Lillie, J., concurred.
FOURT, J.—I concur in the judgment. The record in this case indicates that it is but another of the long number of cases arising in Los Angeles County where there has been a miscarriage of justice in the administration of the statutes and laws pertaining to narcotics.
The appellant in this instance was charged with two prior convictions, the first of which had to do with burglary and narcotics, and the second of which had to do with narcotics. It was charged in the information that each of these prior offenses occurred in the State of Texas, and that appellant served a separate term in the state prison in the State of Texas for each of said offenses.
The district attorney offered, and there was received into evidence, documents which, without question, and without objection, clearly showed that the appellant had been so convicted and had served such terms in prison. It was stipulated that the person named in the documents was the appellant. It was then stipulated by the prosecution and the appellant, in effect, that the judge could determine the truth or falsity of the charges with reference to the prior convictions. The question was put “Do you want this judge to determine these priors?” and the appellant answered, “Yes.”
The appellant took the witness stand and testified in his own behalf and admitted, with no hesitancy, that he had been so convicted of such felonies and that he had served terms in prison therefor.

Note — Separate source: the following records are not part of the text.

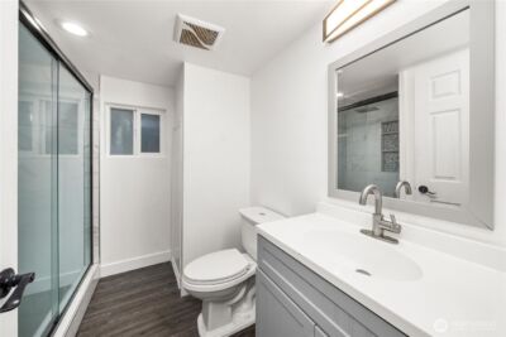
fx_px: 169
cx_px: 253
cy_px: 168
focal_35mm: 12
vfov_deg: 90.1
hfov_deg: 112.6
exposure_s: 1/60
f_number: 7.1
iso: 80
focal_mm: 12
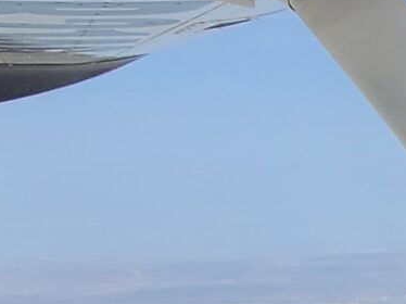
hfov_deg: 15.2
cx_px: 916
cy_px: 435
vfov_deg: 15.5
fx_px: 1043
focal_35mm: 89
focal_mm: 2.2
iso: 50
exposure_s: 1/2228
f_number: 2.2
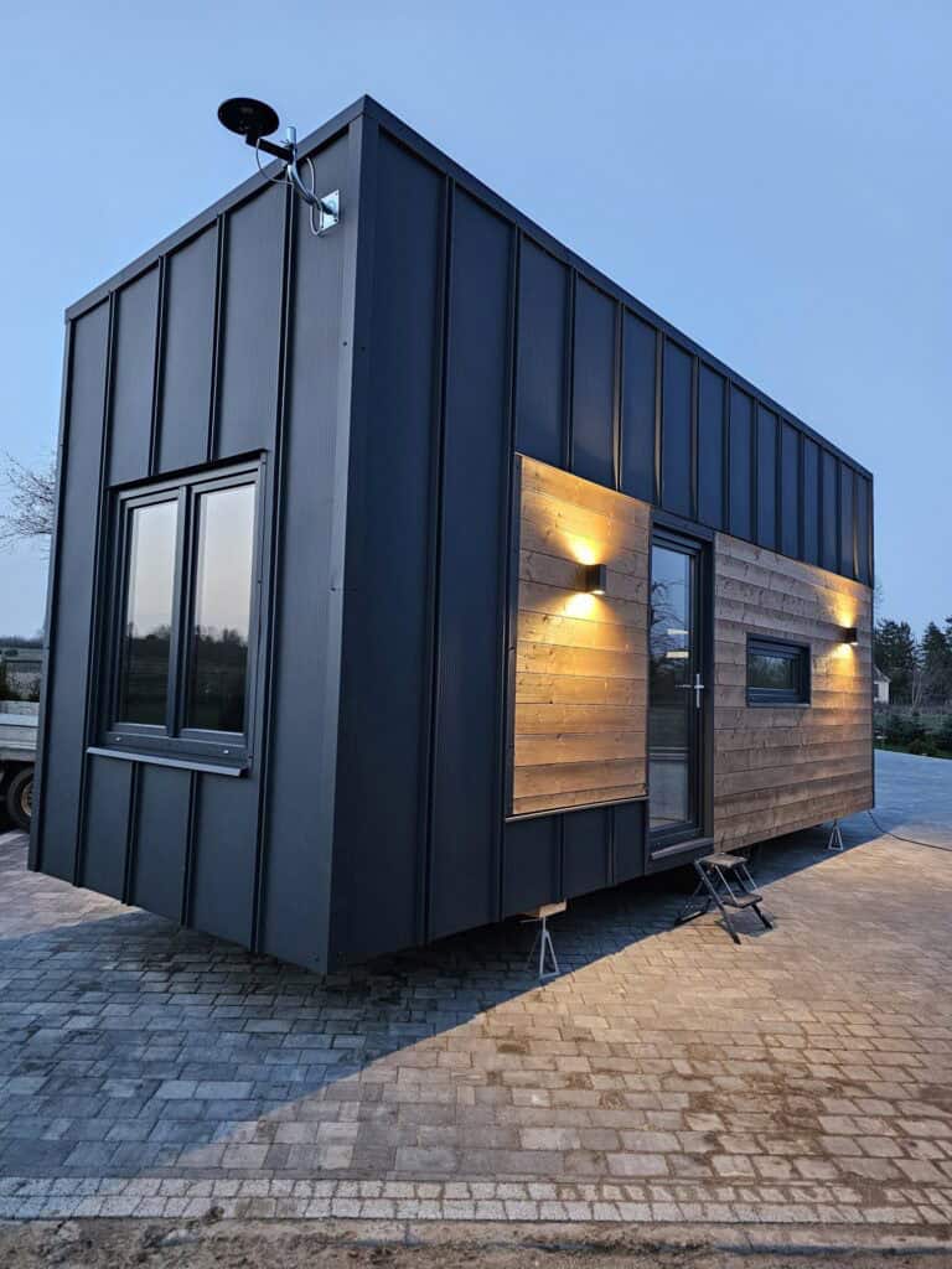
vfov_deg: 73.9
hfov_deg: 58.9
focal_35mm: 23
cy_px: 634
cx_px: 476
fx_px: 843
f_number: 1.7
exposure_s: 1/24
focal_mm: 6.3
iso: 800
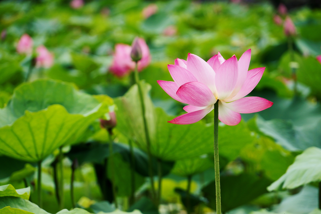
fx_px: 2672
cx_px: 160
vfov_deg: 4.6
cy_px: 107
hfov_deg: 6.9
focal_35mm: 300
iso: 200
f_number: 6.3
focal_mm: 200
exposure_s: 1/320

Even the attorney for the appellant, in pleading his cause to the court, said, “He has never, so far as I can see, had the opportunity to be placed on probation.
The judge then proceeded to ignore the fact of the priors and the terms served therefor, made no findings thereon, and sentenced the appellant as a first offender.
There is, so far as I can find, no excuse whatsoever for such a course other than to thwart the legislative intention, and the clear wording of the statutes made and provided in such instances, and to give an ex-convict who has twice been convicted of narcotic offenses the advantage of being sentenced as a first offender. Such a course brings the administration of criminal justice into disrepute, unnecessarily breeds serious problems and is grossly unfair to the defendants who are properly sentenced and are serving terms in the state prison as recidivists. (See
It is not readily ascertainable from the record just why the district attorney did not, at least, ask the judge to make a finding with reference to the priors, even if he, the district attorney, assumed that the judge might, notwithstanding the uncontradicted evidence, find that it was not true that the appellant was previously convicted as alleged. At least there might have been a determination.
* A hearing was granted by the Supreme Court on June 4, 1958. The final opinion of that court is reported in 50 Cal.2d 688 [328 P.2d 973].